(SELECTED TEXT begins)

There is a legal assumption that professional clients do not require a suitability & appropriateness test due to their experience, expertise or wealth. The additional obligations with which the Middle Eastern financial service providers must comply with are aligned with the ones imposed under the European regulation MiFID II.
There is for example, an obligation to conduct an appropriateness and suitability test, to provide information (about the financial service providers in general and the specific activities provided and products distributed), to document and render account (such as related to the financial services agreed with and provided to clients), and to treat equally, unless they are waived by the clients entitled to do so.
Another key new feature that has a direct impact on employees of Middle Eastern financial service providers is the obligation to enter into a public client advisor register. The entry is a mandatory legal requirement for any natural person that is marketing, offering, and providing financial services to prospective or actual clients in Switzerland.

(SELECTED TEXT ends)
(STORED DATA begins)

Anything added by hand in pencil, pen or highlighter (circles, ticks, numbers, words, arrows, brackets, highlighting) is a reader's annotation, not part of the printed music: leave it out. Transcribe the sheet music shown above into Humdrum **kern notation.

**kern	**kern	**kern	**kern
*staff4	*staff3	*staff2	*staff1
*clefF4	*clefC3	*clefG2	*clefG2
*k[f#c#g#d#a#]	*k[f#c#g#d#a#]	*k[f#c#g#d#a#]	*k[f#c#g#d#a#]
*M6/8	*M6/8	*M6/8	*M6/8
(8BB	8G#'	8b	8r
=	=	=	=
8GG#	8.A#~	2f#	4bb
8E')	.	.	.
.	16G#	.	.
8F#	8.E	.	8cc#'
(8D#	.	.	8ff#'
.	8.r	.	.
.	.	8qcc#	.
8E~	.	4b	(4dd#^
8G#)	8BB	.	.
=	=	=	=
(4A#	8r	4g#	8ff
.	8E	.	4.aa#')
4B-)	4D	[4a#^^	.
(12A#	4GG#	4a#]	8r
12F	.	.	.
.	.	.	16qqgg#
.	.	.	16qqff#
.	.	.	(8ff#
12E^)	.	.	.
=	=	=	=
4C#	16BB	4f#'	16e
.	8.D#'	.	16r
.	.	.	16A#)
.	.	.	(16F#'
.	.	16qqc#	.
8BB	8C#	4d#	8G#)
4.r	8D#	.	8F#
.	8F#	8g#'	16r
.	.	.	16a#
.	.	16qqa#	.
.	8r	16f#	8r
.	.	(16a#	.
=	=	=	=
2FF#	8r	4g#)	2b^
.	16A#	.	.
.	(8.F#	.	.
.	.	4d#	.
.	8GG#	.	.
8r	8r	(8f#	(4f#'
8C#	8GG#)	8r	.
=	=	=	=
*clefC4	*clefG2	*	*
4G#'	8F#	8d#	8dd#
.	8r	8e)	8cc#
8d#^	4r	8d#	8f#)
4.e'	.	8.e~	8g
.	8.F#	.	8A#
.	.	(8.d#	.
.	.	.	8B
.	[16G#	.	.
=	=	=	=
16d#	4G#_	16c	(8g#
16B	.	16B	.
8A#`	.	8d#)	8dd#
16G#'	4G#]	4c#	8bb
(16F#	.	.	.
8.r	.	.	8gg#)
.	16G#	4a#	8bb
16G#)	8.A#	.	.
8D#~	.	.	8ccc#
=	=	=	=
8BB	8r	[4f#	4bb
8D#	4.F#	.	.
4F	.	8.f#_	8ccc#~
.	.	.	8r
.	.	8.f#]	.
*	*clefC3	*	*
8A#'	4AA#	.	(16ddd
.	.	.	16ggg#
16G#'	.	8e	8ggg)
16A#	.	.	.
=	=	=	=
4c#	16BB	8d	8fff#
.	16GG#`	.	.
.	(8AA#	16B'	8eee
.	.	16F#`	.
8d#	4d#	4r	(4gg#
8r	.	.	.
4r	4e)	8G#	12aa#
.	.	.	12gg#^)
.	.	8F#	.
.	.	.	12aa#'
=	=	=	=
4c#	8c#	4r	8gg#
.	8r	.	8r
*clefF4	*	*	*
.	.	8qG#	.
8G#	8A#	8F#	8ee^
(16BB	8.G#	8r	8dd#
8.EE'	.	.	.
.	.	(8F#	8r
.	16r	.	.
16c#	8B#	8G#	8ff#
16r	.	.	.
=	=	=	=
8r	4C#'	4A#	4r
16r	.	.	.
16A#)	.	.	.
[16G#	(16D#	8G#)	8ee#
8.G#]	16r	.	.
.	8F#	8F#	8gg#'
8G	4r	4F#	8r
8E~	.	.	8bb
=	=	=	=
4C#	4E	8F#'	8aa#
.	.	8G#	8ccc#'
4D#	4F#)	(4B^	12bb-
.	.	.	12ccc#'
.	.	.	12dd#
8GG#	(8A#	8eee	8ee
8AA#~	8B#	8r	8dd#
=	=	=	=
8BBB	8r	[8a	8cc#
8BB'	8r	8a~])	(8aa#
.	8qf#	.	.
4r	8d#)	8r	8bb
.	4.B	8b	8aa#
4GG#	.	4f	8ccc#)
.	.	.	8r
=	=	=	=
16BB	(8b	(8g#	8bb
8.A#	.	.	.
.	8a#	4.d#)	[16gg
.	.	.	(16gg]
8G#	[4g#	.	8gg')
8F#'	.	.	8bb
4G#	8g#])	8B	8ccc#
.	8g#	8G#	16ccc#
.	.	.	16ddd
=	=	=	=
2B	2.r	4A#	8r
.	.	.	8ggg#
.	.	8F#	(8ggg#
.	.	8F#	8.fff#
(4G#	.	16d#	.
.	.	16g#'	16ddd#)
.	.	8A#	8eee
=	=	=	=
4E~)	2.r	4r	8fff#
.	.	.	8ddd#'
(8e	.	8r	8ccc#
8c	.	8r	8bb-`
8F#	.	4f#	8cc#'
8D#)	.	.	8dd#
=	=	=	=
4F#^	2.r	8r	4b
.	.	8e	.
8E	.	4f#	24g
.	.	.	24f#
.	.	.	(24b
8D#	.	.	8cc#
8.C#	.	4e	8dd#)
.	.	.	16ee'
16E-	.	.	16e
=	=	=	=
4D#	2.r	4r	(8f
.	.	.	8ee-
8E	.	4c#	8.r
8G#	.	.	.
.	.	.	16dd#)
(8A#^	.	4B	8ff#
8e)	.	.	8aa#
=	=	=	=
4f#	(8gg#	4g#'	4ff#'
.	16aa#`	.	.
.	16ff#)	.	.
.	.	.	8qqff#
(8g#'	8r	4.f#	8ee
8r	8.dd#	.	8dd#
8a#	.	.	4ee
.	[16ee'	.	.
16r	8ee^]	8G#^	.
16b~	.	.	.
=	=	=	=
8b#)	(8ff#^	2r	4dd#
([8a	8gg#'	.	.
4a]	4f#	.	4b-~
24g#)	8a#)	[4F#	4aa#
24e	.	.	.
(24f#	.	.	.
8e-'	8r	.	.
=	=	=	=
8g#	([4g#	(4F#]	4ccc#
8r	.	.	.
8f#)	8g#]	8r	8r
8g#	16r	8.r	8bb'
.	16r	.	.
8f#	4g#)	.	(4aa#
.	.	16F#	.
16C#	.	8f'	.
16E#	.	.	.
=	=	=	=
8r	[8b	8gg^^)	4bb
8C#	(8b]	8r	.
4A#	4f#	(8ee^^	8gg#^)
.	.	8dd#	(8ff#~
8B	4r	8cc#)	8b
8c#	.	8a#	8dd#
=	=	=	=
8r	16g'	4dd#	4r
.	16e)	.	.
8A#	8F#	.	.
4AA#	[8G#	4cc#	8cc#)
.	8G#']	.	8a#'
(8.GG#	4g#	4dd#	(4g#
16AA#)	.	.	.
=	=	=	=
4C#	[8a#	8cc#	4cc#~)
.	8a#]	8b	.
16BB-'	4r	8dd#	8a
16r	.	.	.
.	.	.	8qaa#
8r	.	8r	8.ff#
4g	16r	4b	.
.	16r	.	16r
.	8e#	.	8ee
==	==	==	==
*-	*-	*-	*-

(STORED DATA ends)

## WORK REQUIRED
In the text on obligations for Middle Eastern financial service providers, which European regulation are the additional obligations aligned with?

## OUTPUT OF THE TASK
MiFID II.